By charging Search Network price for a click that is of lower value, Google would lose advertisers. By standardizing click price based on an average, Google would lose potential revenue.
Finally -- why not charge a standard discount for Content Network advertising, and eliminate Smart Pricing? It comes down to revenue, again. By adjusting price by the factors they use, they stand to maximize both earnings for themselves and quality2 publishers and value to advertisers at the same time.
1 - Furthermore, most anyone with enough internet marketing and or affiliate marketing experience will agree that on a whole, search traffic converts better per click than content traffic.
2 - I've used quality here to describe publishers that are consistently able to send traffic that results in actions.
By charging Search Network price for a click that is of lower value, Google would lose advertisers.
I wonder how many publishers would support the other obvious choice, which would be to purge the network of all publishers whose clicks don't convert at search or near-search rates?
I wonder how many publishers would support the other obvious choice, which would be to purge the network of all publishers whose clicks don't convert at search or near-search rates?

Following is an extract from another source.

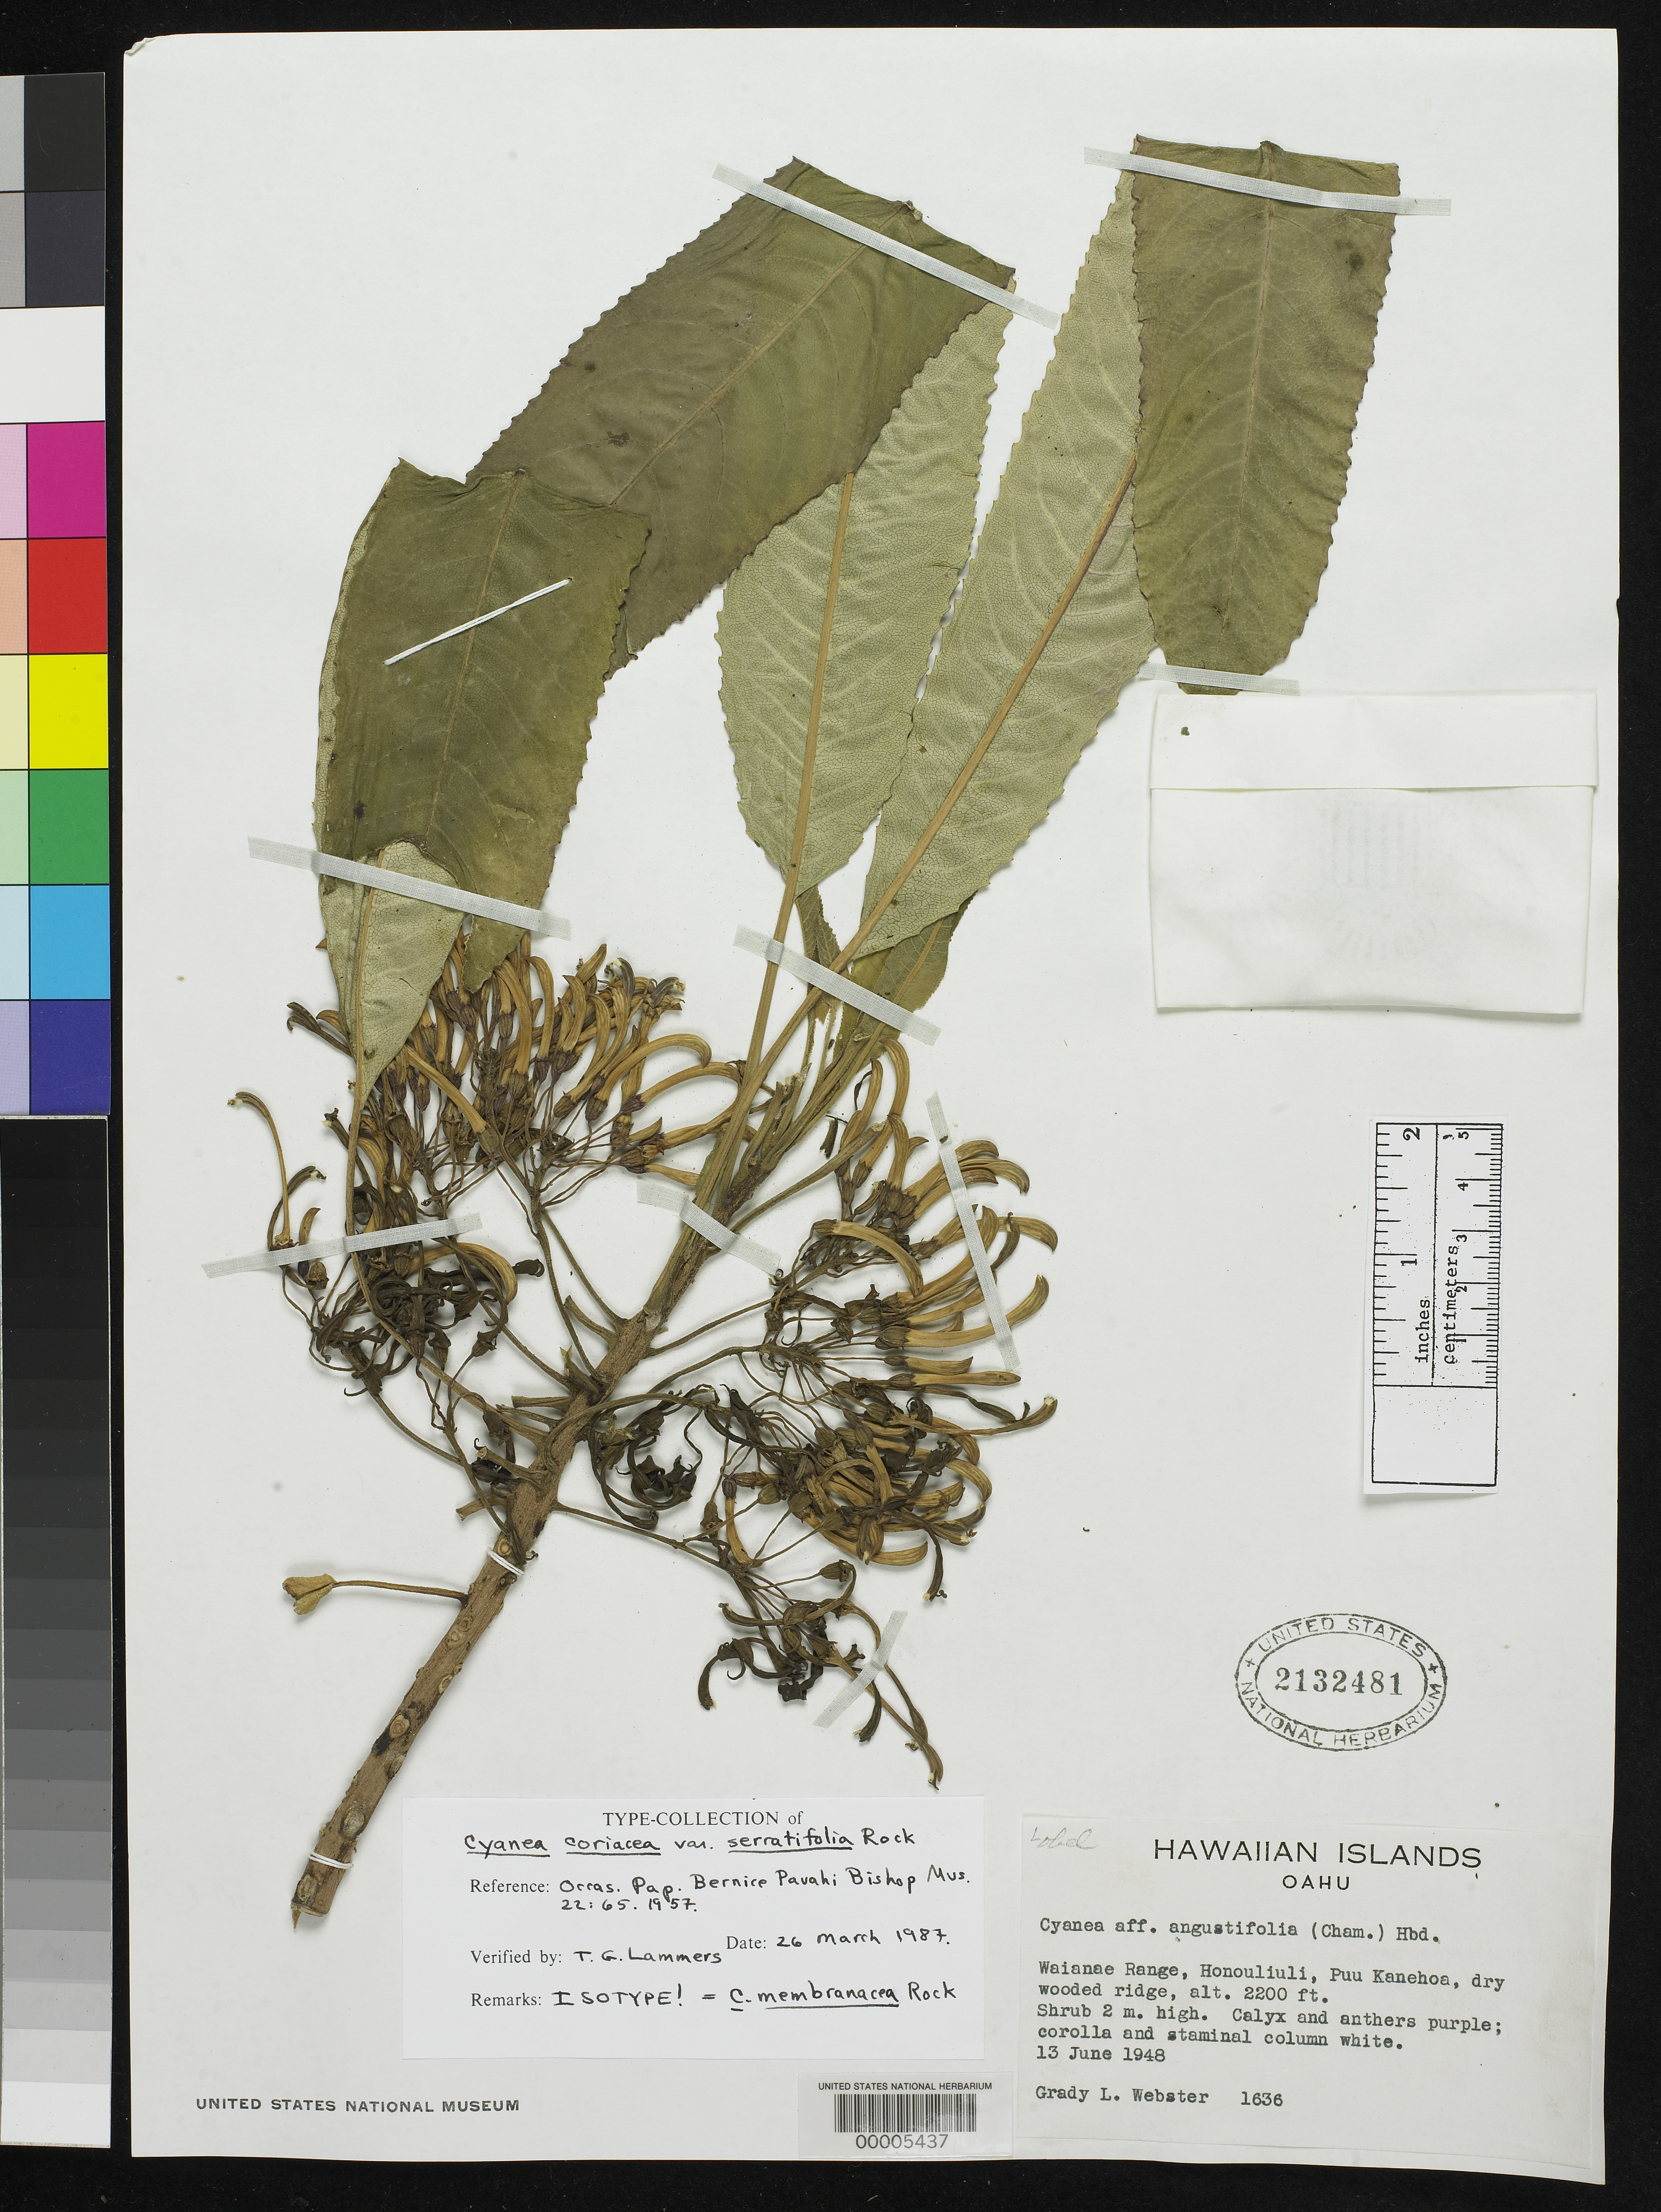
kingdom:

This assumes that Google can make such a determination. By now it's quite obvious they can't - at least not with any reasonable level of accuracy.
And while the concept of smart-pricing gives many publishers a warm-fuzzy feeling, a smart-pricing that doesn't work as intended hurts them as well as publishers by driving many high-quality publishers to abandon running AdSense on their site(s). But ignorance is bliss as they say.
My figures may not impress many, but they are true and they are mine. Here's what Adsense did for me today, on a day that I knew would be solid traffic on a couple of particular pages:
First 1000 pageviews: 39 clicks, 6X earnings.
Next 1000 pageviews: 16 clicks, < 1X earnings.
I can understand some fluctuation, but clicks 2.5 x lower and earnings 6 x lower for the same number of pageviews falls well outside the range of statistical probability and is nothing but a scam, plain and simple.
I've criticized Google a great deal in the past, but today's fiasco is nothing short of robbery. While I'd love to leave them completely, I cannot right now. I am forced to stay on with them because even though they provide a highly questionable system of revenue, they still pay more than any other pure ad system.
I don't trust them. I don't like them and I will work to change them into an ad system that WORKS for publishers and advertisers alike.
And while the concept of smart-pricing gives many publishers a warm-fuzzy feeling, a smart-pricing that doesn't work as intended hurts them as well as publishers by driving many high-quality publishers to abandon running AdSense on their site(s).
1) The concept of smart pricing is to give advertisers a warm, fuzzy feeling.
2) Is there any evidence to support the idea that Google is losing "many high-quality publishers" because of smart pricing?